Im Garten hat er Fruchtbäume und Kräuter angepflanzt,
doch die "Finca", der Olivenhain, liegt 8
km ausserhalb des Dorfes. Mit dem alten Ford Falcon
fahren wir hinaus. Unzählige grosse, grüne
Papageie schnabulieren von den Bäumen und machen
einen riesigen Krach. Der 24jährige Mario lebt
sozusagen als "socio" in dem kleinen Finca
- Haus, er erhält 50% des Gewinns. Doch vorerst
müssen die Olivenbäume durch richtiges Schneiden
und genügendes Bewässern wieder zu Ertrag
gebracht werden und bis dem so ist, bekommt Mario noch
einen bescheidenen monatlichen Lohn. Ein Junge schlägt
Holz und macht für ein geringes Taschengeld "Wedele"
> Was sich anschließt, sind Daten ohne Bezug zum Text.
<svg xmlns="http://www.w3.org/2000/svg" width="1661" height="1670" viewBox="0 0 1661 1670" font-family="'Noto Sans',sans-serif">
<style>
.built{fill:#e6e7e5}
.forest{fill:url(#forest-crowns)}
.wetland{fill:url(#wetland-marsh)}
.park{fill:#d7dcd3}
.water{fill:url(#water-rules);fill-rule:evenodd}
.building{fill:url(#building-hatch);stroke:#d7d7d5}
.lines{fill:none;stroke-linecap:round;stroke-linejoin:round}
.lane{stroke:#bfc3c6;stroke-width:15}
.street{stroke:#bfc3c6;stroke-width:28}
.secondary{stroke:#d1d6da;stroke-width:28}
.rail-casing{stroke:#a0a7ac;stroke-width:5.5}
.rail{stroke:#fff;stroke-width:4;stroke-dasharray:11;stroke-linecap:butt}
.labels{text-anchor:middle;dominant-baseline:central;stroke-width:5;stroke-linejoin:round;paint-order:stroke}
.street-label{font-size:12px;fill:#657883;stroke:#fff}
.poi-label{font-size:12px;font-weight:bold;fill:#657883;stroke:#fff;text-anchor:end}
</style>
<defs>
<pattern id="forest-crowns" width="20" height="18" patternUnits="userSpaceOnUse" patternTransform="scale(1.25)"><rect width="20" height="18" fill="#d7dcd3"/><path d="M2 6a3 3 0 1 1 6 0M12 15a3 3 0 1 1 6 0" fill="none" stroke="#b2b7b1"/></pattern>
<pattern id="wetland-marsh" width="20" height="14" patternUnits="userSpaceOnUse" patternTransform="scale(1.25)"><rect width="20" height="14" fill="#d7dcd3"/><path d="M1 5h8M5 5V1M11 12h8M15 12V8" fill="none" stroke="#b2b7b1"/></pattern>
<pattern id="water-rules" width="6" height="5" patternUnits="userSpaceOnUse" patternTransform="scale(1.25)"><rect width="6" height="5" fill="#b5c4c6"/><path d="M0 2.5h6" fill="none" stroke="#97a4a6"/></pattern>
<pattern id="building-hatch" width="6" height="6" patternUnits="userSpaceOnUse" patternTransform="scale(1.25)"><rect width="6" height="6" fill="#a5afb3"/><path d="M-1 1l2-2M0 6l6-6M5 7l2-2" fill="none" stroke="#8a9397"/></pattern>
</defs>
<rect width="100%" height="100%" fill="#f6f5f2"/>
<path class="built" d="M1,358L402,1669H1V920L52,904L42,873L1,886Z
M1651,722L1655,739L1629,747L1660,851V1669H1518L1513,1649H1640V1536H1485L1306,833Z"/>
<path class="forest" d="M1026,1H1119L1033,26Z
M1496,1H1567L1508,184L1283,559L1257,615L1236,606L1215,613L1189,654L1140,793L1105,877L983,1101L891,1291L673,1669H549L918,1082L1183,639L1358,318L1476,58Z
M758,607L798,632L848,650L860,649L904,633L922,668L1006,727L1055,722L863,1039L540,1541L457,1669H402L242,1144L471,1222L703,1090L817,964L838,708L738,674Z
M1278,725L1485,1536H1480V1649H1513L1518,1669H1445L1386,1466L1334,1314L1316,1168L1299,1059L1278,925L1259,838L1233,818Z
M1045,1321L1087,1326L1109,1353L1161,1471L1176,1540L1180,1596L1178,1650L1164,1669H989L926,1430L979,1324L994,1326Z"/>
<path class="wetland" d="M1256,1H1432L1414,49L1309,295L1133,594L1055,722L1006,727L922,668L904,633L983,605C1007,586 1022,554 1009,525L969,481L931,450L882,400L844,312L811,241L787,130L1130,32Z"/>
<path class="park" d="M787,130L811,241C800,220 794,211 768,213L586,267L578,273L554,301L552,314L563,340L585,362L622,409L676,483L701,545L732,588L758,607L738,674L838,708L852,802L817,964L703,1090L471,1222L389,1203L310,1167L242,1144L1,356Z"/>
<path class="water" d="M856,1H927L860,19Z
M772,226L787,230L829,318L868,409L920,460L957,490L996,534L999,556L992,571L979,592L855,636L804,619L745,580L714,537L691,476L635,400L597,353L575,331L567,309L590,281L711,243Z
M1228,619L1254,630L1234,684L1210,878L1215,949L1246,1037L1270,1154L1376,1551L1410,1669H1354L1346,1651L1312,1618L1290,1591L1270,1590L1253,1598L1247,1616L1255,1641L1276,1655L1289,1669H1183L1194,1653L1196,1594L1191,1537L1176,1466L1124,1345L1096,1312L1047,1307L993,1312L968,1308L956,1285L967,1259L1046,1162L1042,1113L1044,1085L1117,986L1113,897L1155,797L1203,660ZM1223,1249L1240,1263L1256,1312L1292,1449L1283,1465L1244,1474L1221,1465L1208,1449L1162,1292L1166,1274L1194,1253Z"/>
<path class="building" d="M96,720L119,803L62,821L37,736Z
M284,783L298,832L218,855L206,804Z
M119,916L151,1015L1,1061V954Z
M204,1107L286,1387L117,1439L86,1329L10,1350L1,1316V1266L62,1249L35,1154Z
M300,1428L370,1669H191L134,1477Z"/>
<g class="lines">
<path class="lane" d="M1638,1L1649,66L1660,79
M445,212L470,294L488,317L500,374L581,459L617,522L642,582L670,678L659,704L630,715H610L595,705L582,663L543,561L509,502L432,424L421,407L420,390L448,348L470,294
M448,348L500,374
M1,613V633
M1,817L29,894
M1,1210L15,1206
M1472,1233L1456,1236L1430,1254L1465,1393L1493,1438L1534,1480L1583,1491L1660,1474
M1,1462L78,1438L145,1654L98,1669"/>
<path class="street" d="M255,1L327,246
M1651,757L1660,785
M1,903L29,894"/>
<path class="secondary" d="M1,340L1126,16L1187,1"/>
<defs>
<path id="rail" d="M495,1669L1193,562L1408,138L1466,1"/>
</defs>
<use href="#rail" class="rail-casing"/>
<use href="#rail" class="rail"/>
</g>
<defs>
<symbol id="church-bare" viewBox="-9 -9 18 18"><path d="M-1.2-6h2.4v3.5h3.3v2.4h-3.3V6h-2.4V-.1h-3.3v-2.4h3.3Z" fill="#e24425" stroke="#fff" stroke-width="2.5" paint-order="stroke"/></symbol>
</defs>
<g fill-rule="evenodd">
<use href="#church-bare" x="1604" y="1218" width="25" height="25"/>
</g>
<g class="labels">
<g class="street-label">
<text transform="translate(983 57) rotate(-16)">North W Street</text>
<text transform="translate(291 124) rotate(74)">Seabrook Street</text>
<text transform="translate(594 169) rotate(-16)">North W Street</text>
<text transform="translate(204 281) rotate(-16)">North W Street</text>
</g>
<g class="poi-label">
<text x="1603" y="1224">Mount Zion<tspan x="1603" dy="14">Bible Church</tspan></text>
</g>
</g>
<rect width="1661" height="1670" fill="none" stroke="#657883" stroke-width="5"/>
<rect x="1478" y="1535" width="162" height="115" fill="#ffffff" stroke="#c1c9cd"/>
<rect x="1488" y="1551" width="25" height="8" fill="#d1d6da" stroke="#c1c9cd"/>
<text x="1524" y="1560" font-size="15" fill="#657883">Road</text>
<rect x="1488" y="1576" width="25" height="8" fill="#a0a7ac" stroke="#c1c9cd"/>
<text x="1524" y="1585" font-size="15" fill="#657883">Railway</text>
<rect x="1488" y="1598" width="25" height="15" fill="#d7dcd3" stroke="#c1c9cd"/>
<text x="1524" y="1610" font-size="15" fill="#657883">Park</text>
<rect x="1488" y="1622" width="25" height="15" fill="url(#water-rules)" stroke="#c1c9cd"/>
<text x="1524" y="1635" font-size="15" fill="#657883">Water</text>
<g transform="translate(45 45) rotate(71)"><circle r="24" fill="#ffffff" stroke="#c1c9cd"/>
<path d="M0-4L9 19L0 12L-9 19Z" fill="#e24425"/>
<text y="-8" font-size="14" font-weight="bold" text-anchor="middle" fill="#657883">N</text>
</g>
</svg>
(oder "Bündeli"). Rolf bringt sie dann
ins Restaurant Tauro und bekommt dafür ab und zu
ein Nachtesssen (deshalb haben wir ihn ja dort getroffen).
So wird hier getauscht, denn Bargeld ist rar. Wir laden
den bescheidenen aber zufriedenen Rolf noch "zum
ene Bierli y" und verabschieden uns dann beim Busterminal.
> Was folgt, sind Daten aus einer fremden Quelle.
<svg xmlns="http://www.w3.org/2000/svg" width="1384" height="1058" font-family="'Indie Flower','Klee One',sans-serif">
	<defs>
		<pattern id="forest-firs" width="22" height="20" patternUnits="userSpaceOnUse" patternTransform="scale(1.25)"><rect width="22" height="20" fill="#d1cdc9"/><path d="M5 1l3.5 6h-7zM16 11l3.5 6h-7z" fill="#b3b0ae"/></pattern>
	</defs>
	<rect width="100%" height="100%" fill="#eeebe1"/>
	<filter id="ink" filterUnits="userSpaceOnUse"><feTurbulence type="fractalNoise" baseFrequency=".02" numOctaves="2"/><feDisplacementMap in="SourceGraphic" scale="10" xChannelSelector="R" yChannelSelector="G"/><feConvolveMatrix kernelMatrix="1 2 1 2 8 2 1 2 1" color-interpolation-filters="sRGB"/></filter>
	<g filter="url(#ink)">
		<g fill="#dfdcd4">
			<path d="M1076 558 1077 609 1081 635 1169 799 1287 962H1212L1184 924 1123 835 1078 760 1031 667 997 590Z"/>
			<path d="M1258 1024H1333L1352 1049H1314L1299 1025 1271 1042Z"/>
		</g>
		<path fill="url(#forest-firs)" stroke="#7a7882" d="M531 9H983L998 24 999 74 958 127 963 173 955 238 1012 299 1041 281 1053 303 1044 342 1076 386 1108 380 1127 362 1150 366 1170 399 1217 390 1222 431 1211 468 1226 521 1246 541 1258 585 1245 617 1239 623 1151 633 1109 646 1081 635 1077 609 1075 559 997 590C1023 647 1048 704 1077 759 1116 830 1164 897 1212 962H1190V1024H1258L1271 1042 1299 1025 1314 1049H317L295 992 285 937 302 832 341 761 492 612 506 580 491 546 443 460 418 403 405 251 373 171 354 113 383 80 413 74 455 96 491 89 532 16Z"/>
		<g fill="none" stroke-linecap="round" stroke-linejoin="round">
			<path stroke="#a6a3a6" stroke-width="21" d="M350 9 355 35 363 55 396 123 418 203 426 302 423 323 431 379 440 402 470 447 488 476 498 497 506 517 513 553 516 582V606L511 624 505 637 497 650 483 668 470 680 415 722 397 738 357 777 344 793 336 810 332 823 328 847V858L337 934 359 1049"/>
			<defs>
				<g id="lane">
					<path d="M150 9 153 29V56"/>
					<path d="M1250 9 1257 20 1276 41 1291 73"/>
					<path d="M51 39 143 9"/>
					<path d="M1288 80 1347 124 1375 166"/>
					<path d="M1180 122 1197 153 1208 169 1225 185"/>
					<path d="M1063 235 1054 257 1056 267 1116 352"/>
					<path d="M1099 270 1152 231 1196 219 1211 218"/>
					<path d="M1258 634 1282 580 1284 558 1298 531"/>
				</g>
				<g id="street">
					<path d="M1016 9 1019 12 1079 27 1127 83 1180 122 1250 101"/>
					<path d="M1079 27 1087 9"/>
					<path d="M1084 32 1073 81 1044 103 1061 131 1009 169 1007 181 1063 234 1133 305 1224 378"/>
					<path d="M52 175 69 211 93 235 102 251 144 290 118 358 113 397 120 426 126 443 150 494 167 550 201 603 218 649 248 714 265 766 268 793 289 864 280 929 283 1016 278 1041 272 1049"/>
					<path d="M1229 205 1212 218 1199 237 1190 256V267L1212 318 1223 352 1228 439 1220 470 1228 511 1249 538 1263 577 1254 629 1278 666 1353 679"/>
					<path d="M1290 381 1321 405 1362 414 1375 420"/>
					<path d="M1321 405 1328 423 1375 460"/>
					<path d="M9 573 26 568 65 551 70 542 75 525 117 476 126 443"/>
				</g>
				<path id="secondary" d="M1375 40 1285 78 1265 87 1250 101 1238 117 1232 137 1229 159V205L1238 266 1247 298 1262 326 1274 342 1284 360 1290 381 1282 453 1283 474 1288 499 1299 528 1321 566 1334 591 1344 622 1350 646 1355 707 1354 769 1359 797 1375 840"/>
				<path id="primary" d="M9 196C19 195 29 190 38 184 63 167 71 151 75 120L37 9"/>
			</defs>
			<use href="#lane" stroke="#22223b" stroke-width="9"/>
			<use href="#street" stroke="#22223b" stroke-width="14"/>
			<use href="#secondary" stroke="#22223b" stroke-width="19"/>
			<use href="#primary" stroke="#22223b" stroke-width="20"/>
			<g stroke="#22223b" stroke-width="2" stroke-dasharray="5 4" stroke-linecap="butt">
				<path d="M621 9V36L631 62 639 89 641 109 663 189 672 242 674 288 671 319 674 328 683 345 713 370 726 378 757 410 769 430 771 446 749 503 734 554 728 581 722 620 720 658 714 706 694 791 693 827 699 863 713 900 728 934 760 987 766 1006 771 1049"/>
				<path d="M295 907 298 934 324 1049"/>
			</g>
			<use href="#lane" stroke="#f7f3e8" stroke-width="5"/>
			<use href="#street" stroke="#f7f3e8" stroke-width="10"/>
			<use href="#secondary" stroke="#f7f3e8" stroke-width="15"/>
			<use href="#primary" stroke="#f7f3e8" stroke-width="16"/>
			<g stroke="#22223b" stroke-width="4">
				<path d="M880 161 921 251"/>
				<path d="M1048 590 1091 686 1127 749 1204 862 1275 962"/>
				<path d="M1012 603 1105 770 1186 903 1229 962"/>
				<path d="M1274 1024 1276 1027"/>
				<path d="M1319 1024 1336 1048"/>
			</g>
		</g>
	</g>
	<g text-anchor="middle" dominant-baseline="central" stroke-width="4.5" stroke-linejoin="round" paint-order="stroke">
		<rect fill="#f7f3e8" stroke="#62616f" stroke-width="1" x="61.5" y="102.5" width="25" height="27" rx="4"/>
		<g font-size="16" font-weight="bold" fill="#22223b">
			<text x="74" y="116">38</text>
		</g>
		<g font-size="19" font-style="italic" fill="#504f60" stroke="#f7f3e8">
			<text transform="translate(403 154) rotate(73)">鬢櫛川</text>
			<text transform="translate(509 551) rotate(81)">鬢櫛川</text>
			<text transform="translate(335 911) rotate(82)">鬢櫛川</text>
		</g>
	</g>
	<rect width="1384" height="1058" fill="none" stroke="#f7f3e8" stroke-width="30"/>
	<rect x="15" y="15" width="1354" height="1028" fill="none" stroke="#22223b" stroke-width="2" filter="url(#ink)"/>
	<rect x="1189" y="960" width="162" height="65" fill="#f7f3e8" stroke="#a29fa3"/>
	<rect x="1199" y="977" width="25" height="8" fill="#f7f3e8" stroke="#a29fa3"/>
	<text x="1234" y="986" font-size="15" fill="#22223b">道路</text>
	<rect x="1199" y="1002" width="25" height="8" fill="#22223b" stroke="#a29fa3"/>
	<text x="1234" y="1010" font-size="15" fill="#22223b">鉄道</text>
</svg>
Mystische Thermen in den Felsen und die Maya-Astrologie
An kilometerlangen Olivenplantagen vorbei, belästigt
von ewig miserablen Videos im Bus, machen wir Zwischenhalt
im sonntäglichen, charakterlosen Provinzstädtchen
La Rioja (die Heimatprovinz von Menem). Die folgende
Reise nach den empfohlenen Thermen von Fiambalà
ist in öffentlichen Verkehrsmitteln unbequem: morgens
nach 4 Uhr marschieren wir in der finsteren Kälte
durch die menschenleeren Strassen, warten frierend,
um im Doppelstöcker-Bus von Cordoba zwei Plätze
zu erhalten. In Tinogasta steht ein alter Lotterbus
und wir wenigen Verbliebenen müssen umsteigen.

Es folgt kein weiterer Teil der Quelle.